The National Adult Dental Health Survey – postponed from last year – gets underway in September.
The survey had taken place every 10 years since 1968 with the aim of reflecting the state of the adult nation’s oral health and is conducted by the Office of National Statistics and some dental schools.
Chief dental officer Barry Cockcroft announced that 2008’s would be postponed at the BDA conference in May last year.
At the time, he promised that it would take place in 2009 but had been put off due to a ‘departmental reorganisation’.
Around 9,000 adults in England, Wales and Northern Ireland will have their teeth examined by 80 NHS dentists as part of the survey.
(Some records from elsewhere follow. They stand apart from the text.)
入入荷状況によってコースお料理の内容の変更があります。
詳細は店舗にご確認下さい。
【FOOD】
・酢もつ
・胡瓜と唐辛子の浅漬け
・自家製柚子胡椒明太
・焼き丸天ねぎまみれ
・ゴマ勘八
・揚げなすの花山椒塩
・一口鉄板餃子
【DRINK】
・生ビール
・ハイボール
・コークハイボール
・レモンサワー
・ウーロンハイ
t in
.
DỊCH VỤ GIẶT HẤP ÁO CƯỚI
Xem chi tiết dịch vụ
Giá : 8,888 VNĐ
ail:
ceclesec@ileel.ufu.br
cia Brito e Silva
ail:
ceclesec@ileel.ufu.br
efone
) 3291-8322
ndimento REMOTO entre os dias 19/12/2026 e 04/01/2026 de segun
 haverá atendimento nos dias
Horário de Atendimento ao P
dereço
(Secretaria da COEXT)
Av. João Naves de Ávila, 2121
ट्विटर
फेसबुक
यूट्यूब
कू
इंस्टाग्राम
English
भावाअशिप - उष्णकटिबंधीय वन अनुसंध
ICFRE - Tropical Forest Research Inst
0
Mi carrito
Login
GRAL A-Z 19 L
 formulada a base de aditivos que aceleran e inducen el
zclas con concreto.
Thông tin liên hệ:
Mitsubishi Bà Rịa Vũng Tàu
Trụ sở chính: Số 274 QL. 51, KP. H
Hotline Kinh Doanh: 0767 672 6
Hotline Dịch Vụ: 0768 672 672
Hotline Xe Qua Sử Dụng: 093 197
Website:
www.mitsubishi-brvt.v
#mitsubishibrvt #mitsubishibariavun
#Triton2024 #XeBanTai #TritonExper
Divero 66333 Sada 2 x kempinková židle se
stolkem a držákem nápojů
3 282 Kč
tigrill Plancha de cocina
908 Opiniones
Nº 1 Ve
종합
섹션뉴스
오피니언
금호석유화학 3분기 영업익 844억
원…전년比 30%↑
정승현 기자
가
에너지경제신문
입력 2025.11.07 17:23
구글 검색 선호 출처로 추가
The research, carried out by the Office for National Statistics (ONS), will investigate attitudes to dental hygiene and treatment.
Combined with results from the earlier surveys this ‘snapshot’ will identify trends in dental health and in ways people seek treatment.
The survey is funded by the English, Welsh and Northern Irish Health Departments.
The research is being conducted by ONS in partnership with the National Centre for Social Research in England and Wales, and the Northern Ireland Statistical Research Agency.
Each person will be interviewed about attitudes to dental care and will then be invited to take part in a 20-minute dental examination carried out in their own home by an NHS dentist.
ONS has teamed up with five university dental centres across the UK – Dundee, Newcastle, Birmingham, Cardiff and University College London – who in turn have recruited NHS dentists to examine the nation’s mouths.
Dennis Roberts, from ONS, said: ‘The Adult Dental Health Survey has an important role to play in establishing how patterns of tooth retention and dental hygiene have changed since the last survey was carried out in 1998. It’s a vital snapshot that will help NHS dentists improve treatment in years to come.’
The schools of dentistry also helped to devise questions and organise training to ensure dentists and interviewers follow the same procedures on each occasion.
Adults taking part are randomly sampled by ONS. They must be over the age of 16 – and must possess at least one natural tooth to participate.
At the time of the postponement, critics suggested the Government had opted for the delay due to the lack of access created by the April 2006 contract – and the effects on adult dental health because of this.